• [OBJETIVO DEL EJERCICIO] Según el texto sobre la ruptura de relaciones entre Burkina Faso y Francia, ¿qué cargo ocupa Gilbert Ouédraogo?

• [FRAGMENTO DEL TEXTO]
El 26 de junio de 2026 el gobierno de Burkina Faso anunció que decidió romper relaciones diplomáticas con Francia con efecto inmediato desde ese mismo día, en un comunicado leído en la televisión nacional. La decisión llega de la mano del gobierno militar liderado por el capitán Ibrahim Traoré, en el poder desde 2022.
El ministro de Comunicación, Gilbert Ouédraogo, explicó que las condiciones esenciales para mantener relaciones basadas en el respeto mutuo, la confianza recíproca, el respeto al principio de no injerencia en los asuntos internos y la soberanía nacional dejaron de cumplirse. Las autoridades burkinesas justificaron la decisión señalando "el apoyo activo" de Francia "a redes subversivas y a los terroristas" que afectan al país. Las autoridades burkinesas también denunciaron "un activismo incesante" por parte de Francia contra los intereses de Burkina Faso.
El gesto diplomático llega acompañado de un matiz importante, la ruptura apunta al Estado francés, y preserva los lazos entre los pueblos.Según el comunicado, la decisión de cortar lazos "concierne exclusivamente a las relaciones diplomáticas entre los dos Estados" y "no pone en cuestión los vínculos históricos, humanos, culturales y sociales entre los pueblos."

• [REGISTROS EXTRAÍDOS]
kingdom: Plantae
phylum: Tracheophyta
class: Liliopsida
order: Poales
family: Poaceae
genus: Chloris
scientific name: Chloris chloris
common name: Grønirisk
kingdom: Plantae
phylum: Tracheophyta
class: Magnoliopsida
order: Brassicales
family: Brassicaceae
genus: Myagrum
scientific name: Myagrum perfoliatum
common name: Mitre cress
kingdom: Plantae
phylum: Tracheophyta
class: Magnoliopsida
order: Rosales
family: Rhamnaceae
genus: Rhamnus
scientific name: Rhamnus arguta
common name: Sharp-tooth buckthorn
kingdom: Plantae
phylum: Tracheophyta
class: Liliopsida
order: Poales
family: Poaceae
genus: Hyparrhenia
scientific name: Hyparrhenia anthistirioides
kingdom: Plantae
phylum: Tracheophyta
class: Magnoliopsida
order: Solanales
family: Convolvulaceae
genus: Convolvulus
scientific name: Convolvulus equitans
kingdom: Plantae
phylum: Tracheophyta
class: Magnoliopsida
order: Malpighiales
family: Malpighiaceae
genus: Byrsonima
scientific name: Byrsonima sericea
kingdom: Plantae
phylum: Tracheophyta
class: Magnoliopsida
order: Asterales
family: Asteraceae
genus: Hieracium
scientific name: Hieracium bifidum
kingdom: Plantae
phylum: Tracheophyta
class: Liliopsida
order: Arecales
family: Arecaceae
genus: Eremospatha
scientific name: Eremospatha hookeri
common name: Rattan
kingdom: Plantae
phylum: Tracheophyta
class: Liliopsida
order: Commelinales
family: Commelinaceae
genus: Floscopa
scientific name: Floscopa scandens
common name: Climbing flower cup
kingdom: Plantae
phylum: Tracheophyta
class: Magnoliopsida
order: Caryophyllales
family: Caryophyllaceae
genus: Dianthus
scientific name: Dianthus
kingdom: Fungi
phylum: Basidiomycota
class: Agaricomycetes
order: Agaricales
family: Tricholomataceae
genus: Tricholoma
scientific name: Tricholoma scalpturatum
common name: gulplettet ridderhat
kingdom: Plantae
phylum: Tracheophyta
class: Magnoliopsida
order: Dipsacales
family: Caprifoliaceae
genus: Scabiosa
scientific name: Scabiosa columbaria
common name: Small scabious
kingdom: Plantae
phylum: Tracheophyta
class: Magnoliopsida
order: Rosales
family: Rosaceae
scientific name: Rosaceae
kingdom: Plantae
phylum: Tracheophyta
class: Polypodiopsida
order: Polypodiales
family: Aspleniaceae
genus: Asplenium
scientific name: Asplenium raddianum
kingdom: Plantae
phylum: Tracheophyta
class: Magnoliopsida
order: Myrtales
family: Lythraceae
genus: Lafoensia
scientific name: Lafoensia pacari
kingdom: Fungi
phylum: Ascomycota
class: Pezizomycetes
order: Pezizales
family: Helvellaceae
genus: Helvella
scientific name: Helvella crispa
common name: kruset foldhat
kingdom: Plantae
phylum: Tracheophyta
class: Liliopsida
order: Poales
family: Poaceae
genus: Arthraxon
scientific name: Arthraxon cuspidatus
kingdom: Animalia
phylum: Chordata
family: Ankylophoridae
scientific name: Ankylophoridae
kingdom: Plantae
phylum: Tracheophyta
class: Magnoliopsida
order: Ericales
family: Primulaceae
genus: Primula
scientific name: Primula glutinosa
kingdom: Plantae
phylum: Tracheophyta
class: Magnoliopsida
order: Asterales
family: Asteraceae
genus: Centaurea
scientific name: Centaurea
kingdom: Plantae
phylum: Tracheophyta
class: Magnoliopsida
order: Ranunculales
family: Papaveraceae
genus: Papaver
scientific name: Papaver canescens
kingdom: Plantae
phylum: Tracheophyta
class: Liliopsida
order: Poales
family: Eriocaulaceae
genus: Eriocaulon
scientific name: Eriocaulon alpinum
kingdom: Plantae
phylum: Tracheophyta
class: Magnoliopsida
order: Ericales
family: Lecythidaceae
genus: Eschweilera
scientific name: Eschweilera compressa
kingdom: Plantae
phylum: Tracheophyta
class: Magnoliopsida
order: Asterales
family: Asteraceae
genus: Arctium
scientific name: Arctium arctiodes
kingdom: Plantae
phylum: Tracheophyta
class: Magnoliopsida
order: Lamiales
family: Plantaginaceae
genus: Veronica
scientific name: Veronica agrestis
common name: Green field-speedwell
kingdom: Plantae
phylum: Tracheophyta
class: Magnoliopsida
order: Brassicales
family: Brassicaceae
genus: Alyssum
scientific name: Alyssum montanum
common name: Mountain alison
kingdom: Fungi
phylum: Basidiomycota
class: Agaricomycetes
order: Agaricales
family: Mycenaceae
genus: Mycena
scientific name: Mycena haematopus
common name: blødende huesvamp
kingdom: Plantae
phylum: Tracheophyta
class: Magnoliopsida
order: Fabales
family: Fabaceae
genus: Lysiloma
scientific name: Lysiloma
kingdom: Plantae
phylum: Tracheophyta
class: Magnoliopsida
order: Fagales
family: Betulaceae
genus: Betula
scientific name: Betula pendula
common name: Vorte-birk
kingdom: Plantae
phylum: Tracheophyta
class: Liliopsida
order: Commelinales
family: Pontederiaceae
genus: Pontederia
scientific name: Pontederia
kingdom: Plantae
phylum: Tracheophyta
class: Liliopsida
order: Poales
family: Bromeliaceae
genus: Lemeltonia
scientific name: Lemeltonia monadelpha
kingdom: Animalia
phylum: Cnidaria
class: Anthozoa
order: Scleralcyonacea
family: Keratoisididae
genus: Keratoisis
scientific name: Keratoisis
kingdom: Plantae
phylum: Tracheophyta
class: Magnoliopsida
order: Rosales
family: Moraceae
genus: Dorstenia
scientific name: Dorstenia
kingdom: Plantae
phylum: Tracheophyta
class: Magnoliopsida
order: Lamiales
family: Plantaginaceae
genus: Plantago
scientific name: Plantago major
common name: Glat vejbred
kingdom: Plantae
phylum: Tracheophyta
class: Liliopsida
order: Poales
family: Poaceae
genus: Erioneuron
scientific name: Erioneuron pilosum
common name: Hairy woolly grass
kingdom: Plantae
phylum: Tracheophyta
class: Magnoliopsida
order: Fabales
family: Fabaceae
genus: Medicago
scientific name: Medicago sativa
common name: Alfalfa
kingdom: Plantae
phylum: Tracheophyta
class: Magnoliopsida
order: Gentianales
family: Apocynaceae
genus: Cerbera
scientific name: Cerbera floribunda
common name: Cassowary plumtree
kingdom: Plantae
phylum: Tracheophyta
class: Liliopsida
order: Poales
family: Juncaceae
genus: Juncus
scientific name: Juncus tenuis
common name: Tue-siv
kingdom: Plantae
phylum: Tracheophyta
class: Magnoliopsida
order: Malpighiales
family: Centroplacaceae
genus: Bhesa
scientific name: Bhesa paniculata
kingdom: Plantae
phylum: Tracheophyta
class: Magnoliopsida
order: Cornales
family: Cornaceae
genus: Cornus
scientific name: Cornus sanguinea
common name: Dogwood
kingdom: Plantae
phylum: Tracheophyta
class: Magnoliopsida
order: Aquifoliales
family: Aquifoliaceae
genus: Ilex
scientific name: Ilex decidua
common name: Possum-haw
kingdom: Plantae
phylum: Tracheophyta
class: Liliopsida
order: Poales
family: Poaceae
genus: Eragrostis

• [SOLUCIÓN] Es el ministro de Comunicación.